• PASSAGE GIVEN:
● ● ● ●
Orientation Actions in the Popup View Menu

Data Visibility Tree

• Click on the signs next to the first line of text to expand the tree. Depending on your operating system and selected Java look and feel, the sign will be either a little right arrow, or a circle with a line coming out of it, or a plus sign. In any case, it is the symbol to expand the tree.
• If you expand the first level, you should then see separate items for "Detector Geometry" and "Event Data".
• Click on the check marks to toggle items visible or invisible. Try turning off first the Event Data and then the Detector Geometry. Turn the Detector Geometry data back on.
• Expand the tree further. Each check mark controls visibility of everything from that level of the tree downward.
• If you see no change when you turn an item on, expand that part of the tree and turn on the items deeper within the tree.
• To see a popup menu with more tree manipulation options, position the cursor over a part of the tree and hit the right mouse button (Macintosh users, hit control and mouse button). The popup menu includes options to expand or turn on an entire tree structure with a single action.
● ● ● ●
• GIVEN DATA:
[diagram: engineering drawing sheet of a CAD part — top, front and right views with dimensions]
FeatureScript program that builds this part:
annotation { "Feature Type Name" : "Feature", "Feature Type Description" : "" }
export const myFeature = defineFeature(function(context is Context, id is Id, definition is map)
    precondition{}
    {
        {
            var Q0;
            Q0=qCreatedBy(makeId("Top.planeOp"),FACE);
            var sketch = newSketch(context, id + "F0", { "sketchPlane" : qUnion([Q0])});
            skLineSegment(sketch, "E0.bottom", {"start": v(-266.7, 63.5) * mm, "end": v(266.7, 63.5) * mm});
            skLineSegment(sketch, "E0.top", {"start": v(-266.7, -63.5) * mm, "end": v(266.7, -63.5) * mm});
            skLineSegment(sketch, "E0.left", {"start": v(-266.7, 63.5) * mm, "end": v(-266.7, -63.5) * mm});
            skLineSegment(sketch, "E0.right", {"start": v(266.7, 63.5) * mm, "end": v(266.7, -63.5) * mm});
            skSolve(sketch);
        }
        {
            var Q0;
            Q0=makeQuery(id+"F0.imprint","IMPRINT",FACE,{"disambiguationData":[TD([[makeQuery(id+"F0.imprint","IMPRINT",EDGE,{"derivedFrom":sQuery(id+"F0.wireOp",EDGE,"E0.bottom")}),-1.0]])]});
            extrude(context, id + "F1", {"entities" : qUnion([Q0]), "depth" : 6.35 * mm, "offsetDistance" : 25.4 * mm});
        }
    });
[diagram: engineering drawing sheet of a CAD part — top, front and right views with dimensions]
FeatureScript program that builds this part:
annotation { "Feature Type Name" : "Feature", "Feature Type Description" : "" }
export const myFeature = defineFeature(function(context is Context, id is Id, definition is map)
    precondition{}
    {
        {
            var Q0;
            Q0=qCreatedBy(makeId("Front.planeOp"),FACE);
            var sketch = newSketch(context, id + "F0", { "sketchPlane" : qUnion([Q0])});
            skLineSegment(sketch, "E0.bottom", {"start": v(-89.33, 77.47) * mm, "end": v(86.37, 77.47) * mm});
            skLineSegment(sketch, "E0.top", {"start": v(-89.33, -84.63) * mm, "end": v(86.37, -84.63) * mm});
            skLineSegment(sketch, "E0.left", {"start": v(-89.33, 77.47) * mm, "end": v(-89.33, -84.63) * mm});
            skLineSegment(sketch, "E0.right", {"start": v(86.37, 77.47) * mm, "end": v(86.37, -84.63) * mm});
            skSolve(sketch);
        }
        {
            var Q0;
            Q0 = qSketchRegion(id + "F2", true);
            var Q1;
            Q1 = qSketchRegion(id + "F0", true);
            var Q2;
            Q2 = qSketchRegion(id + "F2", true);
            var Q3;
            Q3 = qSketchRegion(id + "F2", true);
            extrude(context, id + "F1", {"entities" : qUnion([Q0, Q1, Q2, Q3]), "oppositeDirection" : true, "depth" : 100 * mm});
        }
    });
● ● ● ●
• COMPLETE THE FOLLOWING:
[A] In the data visibility tree instructions, which two separate items appear once the first level of the tree is expanded?
[B] Decide whether each statement agrees with the data visibility tree instructions, answering yes or no and quoting the words that settle it: (i) Macintosh users bring up the popup menu by holding control while pressing the mouse button. (ii) A check mark controls the visibility of only the single item beside it. (iii) The symbol for expanding the tree is always a plus sign.
[C] Continue the data visibility tree instructions from the point where they stop.

• SOLVED PROBLEMS:
[A] "Detector Geometry" and "Event Data."

[B]
(i) Yes: "Macintosh users, hit control and mouse button"
(ii) No: "Each check mark controls visibility of everything from that level of the tree downward."
(iii) No: "the sign will be either a little right arrow, or a circle with a line coming out of it, or a plus sign."

[C]
• Point at the line "Detector Geometry", right click, and select "Expand Tree Below". You will then see the entire detector geometry tree.

• Close the part of the tree called "firstArmPhysical".
• Point at "secondArmPhysical", hit the right mouse button and select "Show All Below". The Hadronic Calorimeter, depicted as the blue rectangle at the lower right, will then have so much detail that it appears as a solid filled area (actually a very complex set of individual calorimeter cell outlines).

Interaction Between View Window and Data Visibility Tree

• To try this, return now to the View Popup Menu by pointing at the view window and hitting the right mouse button.
• Expand the "Mouse Function" submenu and select "Pick Rectangle".

• Now click and drag with the left mouse button to select some objects from the view. Try picking on the top part of the white circular structure at the center of the view.
• A window will pop up that tells some attributes of the picked object (it was a magnet), the picked object will now stand out (all other objects will be dimmed) and the corresponding object will highlight in the Data Visibility Tree.

• To undo the highlighting, pick on any empty part of the view.
• To see the inverse of this effect, again expand the Detector Geometry part of the Data Visibility Tree, point at its item named "secondArmPhys", hit the right mouse button, and select "Toggle Highlighting". The entire secondArmPhys should now be highlighted in the view window (all other objects will be dimmed).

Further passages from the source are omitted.